**Goal:** Return the records below unchanged, starting at the first line and ending at the line that contains "part at (159, 341) size: 43x23 px -> 31x17 px", with both ends included.

**Input data:**

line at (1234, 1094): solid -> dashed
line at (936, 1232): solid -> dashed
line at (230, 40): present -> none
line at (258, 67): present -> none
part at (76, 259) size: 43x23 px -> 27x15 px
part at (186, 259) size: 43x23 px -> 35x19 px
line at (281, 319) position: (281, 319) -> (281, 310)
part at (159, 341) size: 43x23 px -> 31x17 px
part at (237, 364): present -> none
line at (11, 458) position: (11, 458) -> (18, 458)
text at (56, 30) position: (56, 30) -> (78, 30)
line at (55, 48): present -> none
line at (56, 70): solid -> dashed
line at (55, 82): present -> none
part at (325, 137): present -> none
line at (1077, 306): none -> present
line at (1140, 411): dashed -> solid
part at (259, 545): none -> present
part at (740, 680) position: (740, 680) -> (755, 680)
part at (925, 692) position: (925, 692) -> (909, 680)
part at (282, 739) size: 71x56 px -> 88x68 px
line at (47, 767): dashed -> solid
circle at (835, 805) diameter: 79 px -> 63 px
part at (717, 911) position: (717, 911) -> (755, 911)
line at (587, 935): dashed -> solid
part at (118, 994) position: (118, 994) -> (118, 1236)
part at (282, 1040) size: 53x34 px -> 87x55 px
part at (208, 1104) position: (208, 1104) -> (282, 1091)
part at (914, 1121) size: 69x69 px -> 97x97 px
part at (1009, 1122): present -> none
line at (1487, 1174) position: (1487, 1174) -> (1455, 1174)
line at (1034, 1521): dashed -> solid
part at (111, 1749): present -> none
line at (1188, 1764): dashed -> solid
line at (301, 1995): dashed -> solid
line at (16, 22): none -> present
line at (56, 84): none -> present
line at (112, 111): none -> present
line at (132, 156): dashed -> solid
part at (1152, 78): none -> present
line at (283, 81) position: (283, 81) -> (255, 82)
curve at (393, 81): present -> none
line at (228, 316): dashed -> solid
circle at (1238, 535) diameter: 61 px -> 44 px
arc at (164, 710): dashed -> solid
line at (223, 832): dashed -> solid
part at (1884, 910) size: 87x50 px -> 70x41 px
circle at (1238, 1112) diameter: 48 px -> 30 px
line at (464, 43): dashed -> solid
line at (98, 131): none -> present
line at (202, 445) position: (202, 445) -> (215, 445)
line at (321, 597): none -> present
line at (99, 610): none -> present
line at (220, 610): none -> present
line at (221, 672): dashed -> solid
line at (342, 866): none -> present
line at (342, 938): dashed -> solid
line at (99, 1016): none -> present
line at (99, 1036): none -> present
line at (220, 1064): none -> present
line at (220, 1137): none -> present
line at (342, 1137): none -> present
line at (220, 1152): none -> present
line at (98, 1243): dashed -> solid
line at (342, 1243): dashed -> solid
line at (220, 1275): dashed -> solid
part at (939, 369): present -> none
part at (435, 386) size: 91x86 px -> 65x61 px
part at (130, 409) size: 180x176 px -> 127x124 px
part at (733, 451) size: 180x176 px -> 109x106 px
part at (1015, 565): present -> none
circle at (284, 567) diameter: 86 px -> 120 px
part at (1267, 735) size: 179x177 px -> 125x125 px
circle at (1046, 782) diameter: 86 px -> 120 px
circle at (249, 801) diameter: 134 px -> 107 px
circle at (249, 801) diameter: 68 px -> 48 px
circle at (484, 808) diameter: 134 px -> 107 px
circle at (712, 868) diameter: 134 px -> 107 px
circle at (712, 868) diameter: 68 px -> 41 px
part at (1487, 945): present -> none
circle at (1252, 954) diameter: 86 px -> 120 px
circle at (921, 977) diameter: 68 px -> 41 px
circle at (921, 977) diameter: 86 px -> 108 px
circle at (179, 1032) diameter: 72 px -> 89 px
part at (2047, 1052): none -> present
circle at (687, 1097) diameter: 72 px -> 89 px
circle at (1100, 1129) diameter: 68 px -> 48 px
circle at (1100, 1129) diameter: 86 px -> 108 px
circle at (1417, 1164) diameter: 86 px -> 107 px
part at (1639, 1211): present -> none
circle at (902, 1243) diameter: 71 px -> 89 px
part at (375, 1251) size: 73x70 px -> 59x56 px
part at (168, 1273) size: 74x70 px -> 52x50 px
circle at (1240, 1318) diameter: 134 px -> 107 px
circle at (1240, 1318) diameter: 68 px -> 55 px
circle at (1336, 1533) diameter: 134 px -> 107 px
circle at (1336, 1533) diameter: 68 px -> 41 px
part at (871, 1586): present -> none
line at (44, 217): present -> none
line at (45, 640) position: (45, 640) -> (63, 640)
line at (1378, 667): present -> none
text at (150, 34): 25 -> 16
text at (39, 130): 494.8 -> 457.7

**Written answer:**
line at (1234, 1094): solid -> dashed
line at (936, 1232): solid -> dashed
line at (230, 40): present -> none
line at (258, 67): present -> none
part at (76, 259) size: 43x23 px -> 27x15 px
part at (186, 259) size: 43x23 px -> 35x19 px
line at (281, 319) position: (281, 319) -> (281, 310)
part at (159, 341) size: 43x23 px -> 31x17 px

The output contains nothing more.